The stock market had its worst day since 2008 on Monday, with the Dow Jones Industrial Average and S&P 500 index both down by more than 7%. The financial sector was one of the hardest-hit parts of the market, and financial-services company Fair Issac (NYSE:FICO) was no exception. The stock closed down nearly 12% and is nearly 28% below its 52-week high reached just a few weeks ago.
There's no specific company-related news that caused Fair Issac to drop. The financial-services company, best known for its FICO credit scoring model, was mainly dragged down by overall market weakness.
Financial stocks in general took a big hit. In Fair Isaac's case, the company relies somewhat on consumer spending for its myFICO credit monitoring platform, which could take a serious hit if a recession comes and consumers cut back on spending. And since Fair Isaac makes money every time a credit report is run, a decrease in demand for loan products and such could hurt revenue as well.
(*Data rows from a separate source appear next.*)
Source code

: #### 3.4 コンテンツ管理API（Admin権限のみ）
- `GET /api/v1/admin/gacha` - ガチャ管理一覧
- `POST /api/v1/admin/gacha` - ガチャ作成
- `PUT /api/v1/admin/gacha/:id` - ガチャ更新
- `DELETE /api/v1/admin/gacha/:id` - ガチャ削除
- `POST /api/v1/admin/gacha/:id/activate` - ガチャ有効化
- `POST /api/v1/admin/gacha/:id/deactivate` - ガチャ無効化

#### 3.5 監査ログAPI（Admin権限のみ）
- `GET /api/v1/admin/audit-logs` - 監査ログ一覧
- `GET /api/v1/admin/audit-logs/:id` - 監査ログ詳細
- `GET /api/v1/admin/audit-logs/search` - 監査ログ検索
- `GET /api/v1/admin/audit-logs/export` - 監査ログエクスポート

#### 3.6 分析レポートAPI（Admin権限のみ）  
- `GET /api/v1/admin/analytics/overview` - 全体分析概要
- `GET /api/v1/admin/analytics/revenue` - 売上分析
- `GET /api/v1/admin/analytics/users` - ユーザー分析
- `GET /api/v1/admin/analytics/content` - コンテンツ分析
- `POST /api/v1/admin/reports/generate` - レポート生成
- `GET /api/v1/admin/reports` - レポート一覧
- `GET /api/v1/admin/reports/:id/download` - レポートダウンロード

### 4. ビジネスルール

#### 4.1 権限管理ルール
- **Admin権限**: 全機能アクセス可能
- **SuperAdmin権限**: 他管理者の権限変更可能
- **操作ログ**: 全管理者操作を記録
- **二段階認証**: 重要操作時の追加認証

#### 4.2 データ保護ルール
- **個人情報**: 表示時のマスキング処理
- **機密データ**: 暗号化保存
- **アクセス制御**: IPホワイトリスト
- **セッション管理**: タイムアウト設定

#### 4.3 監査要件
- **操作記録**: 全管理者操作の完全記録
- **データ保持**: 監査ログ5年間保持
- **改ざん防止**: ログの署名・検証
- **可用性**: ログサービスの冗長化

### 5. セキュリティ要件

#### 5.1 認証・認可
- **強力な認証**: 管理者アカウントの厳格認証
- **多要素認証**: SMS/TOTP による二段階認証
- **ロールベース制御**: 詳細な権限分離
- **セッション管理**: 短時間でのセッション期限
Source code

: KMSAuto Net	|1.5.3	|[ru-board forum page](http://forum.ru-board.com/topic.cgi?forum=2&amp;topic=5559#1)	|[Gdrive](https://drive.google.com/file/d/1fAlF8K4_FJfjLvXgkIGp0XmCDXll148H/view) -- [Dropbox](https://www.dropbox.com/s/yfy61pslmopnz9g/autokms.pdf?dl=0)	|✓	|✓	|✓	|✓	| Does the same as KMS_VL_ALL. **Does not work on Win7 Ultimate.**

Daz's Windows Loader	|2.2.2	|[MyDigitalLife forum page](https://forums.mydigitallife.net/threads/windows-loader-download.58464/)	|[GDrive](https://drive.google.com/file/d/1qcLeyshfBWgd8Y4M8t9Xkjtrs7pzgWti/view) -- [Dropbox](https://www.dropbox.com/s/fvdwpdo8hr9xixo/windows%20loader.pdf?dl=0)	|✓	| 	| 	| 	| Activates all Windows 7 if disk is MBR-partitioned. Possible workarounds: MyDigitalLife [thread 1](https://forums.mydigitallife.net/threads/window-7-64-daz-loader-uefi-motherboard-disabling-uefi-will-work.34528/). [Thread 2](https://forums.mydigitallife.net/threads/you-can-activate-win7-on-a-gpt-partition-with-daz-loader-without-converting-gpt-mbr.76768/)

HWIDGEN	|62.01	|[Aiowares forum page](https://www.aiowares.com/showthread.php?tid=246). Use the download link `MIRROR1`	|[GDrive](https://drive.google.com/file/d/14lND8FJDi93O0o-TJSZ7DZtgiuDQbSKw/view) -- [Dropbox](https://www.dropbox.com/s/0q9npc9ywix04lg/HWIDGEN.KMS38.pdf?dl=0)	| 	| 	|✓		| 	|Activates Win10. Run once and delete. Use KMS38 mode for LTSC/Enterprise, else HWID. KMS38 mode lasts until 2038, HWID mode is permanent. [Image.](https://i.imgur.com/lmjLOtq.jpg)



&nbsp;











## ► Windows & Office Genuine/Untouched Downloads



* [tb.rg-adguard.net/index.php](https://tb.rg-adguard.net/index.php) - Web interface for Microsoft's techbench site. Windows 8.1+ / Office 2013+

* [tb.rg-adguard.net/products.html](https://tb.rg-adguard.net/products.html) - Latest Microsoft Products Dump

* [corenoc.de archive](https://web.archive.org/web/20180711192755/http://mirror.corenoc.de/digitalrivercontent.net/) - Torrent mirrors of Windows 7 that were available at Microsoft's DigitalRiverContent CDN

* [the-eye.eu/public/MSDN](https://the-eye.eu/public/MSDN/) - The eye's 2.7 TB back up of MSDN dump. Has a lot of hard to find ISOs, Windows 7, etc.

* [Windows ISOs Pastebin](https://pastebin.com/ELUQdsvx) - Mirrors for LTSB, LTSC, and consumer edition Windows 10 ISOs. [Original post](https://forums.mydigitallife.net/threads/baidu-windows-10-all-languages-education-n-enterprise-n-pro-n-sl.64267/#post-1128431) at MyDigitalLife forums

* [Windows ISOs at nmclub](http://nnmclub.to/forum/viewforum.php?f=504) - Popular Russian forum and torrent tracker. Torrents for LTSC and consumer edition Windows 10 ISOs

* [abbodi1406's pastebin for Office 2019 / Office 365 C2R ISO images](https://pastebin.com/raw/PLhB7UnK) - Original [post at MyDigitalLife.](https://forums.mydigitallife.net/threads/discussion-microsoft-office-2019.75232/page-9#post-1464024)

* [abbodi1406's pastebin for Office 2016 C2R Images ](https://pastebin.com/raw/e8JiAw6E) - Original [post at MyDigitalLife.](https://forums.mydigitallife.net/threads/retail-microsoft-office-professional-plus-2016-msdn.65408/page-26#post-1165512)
With all of that said, I wouldn't read too much into today's move, as it has little to do with Fair Isaac's business itself. The company's model will still be used to process most credit decisions, as there's nothing to suggest that its dominance of the credit scoring industry is in jeopardy. Nothing really has changed -- the stock is just trading for much less. There could certainly be more turbulence ahead for Fair Isaac and the overall stock market, but if you liked the company a week ago as a long-term investment, there's no reason you shouldn't like it today.